Peggy Noonan wrote, “The Palin candidacy is a symptom and expression of a new vulgarization in American politics. It’s no good, not for conservatism and not for the country.”
I say Noonan has some brass putting it that way, but what the hell, better late than never. Now if only the republican party could pull itself out of our bedrooms, stop purging voting rolls, quit torturing people, close the American gulags, stop trying to replace science with theology, let whoever wants to vote vote and actually engaged the problems of the day, they might win back the country’s trust
And about Reverend Wright on AIDS. I wrote about that
here:
But in brief:
• There is absolutely no credible evidence that the United States government or anyone else couled have engineered the HIV virus.
BUT
• Wright did not say the US invented HIV at the National Press Club this year. He said “Any time a government can put together biological warfare to kill people, and then get angry when those people use what we sold them, yes, I believe we are capable.”
• Wright was referring to US sales of biological weapons to Saddam Hussein that were confirmed in February 1994, when then-Senator Donald Riegle of Michigan held hearings on Gulf War syndrome
• There are many people who deny that HIV causes AIDS, the most famous being UC Berkeley Professor of Biochemistry and Molecular Biology Peter H. Duesberg, who isolated the first cancer gene. He is an expert in retroviruses and on that basis was elected to the National Academy of Sciences in 1986. His letters and commentaries challenging the theory that HIV causes AIDS have been published in the Lancet, Proceedings of the National Academy of Sciences, Science, Nature, Journal of AIDS and the New England Journal of Medicine.
• The Tuskegee Study of Untreated Syphilis in the Negro Male, left 400 black men with syphilis untreated and deceived. For 40 years. Federally employed doctors told the men they were getting an experimental drug. This was a lie. There was no drug.
• Many of the men’s wives and children were infected.
• The program was stopped not 100 years ago, but in 1972.

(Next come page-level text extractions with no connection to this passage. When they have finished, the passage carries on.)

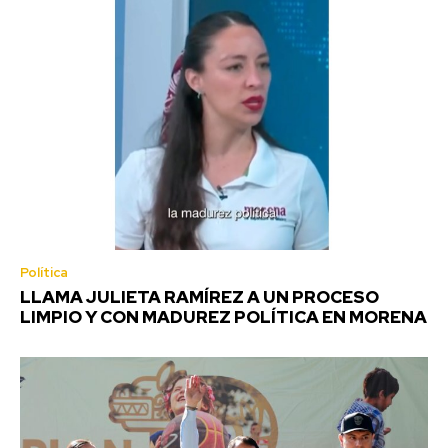
Política
LLAMA JULIETA RAMÍREZ A UN PROCESO
LIMPIO Y CON MADUREZ POLÍTICA EN MORENA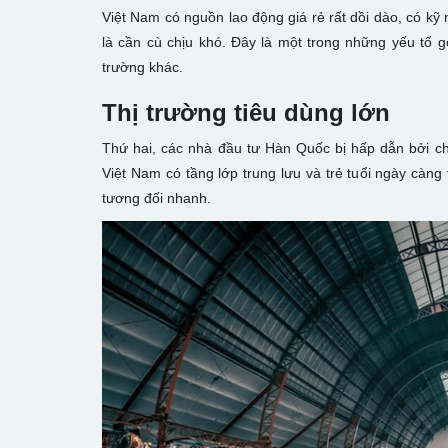
Việt Nam có nguồn lao động giá rẻ rất dồi dào, có k
là cần cù chịu khó. Đây là một trong những yếu tố g
trường khác.
Thị trường tiêu dùng lớn
Thứ hai, các nhà đầu tư Hàn Quốc bị hấp dẫn bởi chí
Việt Nam có tầng lớp trung lưu và trẻ tuổi ngày càng
tương đối nhanh.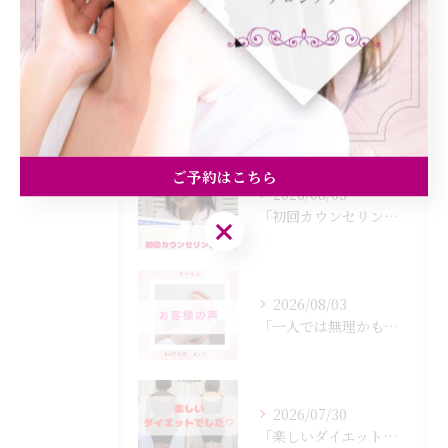
痩身
最近の投稿
Recent Posts
ご予約はこちら
2026/08/05
「初回カウンセリングでは何をするの？」
ご予約はこちら
2026/08/03
「一人では無理かも…」
2026/07/30
「楽しいダイエットでした♡」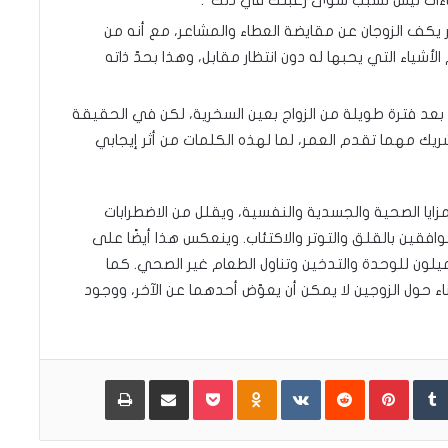
 يكف الزوجان عن مقايضة العطاء والمشاعر، مع أنه من
 الأشياء التي يحبها له دون انتظار مقابل، وهذا بحدّ ذاته
ة بعد فترة طويلة من الزواج بعين السخرية، لكن في الحقيقة
يك مهما تقدم العمر، لما لهذه الكلمات من أثر إيجابي
مزايا الصحية والجسدية والنفسية، ويقلل من الاضطرابات
وافقين بالقلق والتوتر والاكتئاب. وينعكس هذا أيضًا على
ون للوحدة والتدخين وتناول الطعام غير الصحي. كما
ناء حول الزوجين لا يمكن أن يعوّض أحدهما عن الآخر، ووجود
Pinterest
Odnoklassniki
Pocket
مشاركة عبر البريد
طباعة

So which is crazier? To question whether a government that countenanced the needless suffering of death of its most vulnerable citizens “to see what happened” might have been involved in a repeat performance a couple of years later? or suggesting that evolution is a farce foisted on us by atheists?
The sooner this time, and by extension Sarah Palin’s , passes, the better all of our lives will be.